Chickens were called chicken before chickens were called fowl. Fowl emerged in early modern English, had a period of popularity, and then faded by the 20th century.
Chicken
Chicken goes back to Old English, where it referred to the young of gallus gallus domesticus - the chick (Oxford English Dictionary, "chicken, n."). By the late 14th century, chicken was used to refer to the adult chicken as well as the meat:
1381 Diuersa Servicia in C. B. Hieatt & S. Butler Curye on Inglysch (1985) 64 Nym kedys or chekenys & hew hem in morsellys.
c1405 (▸c1387–95) G. Chaucer Canterbury Tales Prol. (Hengwrt) (2003) l. 382 To boille the chiknes [c1415 Corpus Oxf. chikenes, c1430 Cambr. Gg.4.27 chekenys] with the Marybones.
This usage continued to the present day. Certainly there are quotes in the 18th and 19th century that show chicken didn't fade from fashion entirely at any point:
1760 T. Warton Idler 26 Jan. 25 The Company may..refresh themselves with cold Tongue, Chicken, and French Rolls.

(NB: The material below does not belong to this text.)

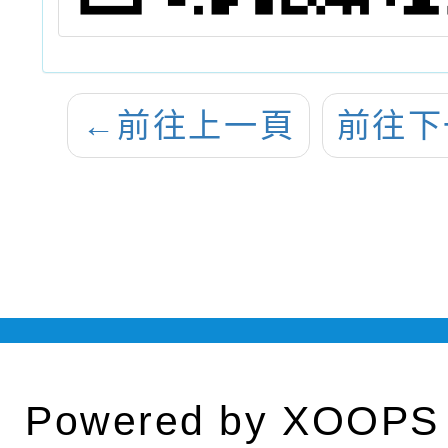
←
前往上一頁
前往下
Powered by
XOOPS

1881 Judy 30 Mar. 155/1 Sloper had roast chicken for dinner.
Fowl
Fowl is also from Old English, but it referred to birds more generically ("fowl, n."). Only in the late 16th century did it emerge as a more specific term for domesticated birds like hens:
a1586 Sir P. Sidney Arcadia (1590) iii. xxiii. sig. Xx3 As folkes keepe foule, when they are not fatte inough for their eating.
By the 17th century fowl could refer to meat as well:
1672 O. Walker Of Educ. i. xii. 160 A feast suggests..Fish, Foul, Flesh.
The OED notes that this usage isn't current except in set phrases like "fish, flesh, and fowl."
What happened to fowl?
So chicken stayed around after fowl dropped off in usage. When did that happen? Perhaps in the early 20th century. For example, here is an NGram showing that chicken appears more in its corpuses after 1900:
As a coincidence, the OED entry for "chicken, n." also includes this quote from around the same time, which may suggest some middle-class snootiness toward fowl:
1908 Westm. Gaz. 24 Jan. 3/1 It is a disastrous betrayal of middle-class origin to speak of a ‘chicken’ as a ‘fowl’. Whatever the age of the bird, the word must always be chicken.
One quote doesn't prove any causality, though. It is also possible that farmers and grocery stores themselves tended toward chicken to refer to the specific animal and its meat, whereas fowl persisted in a more generalized form to refer to wild fowl or water fowl.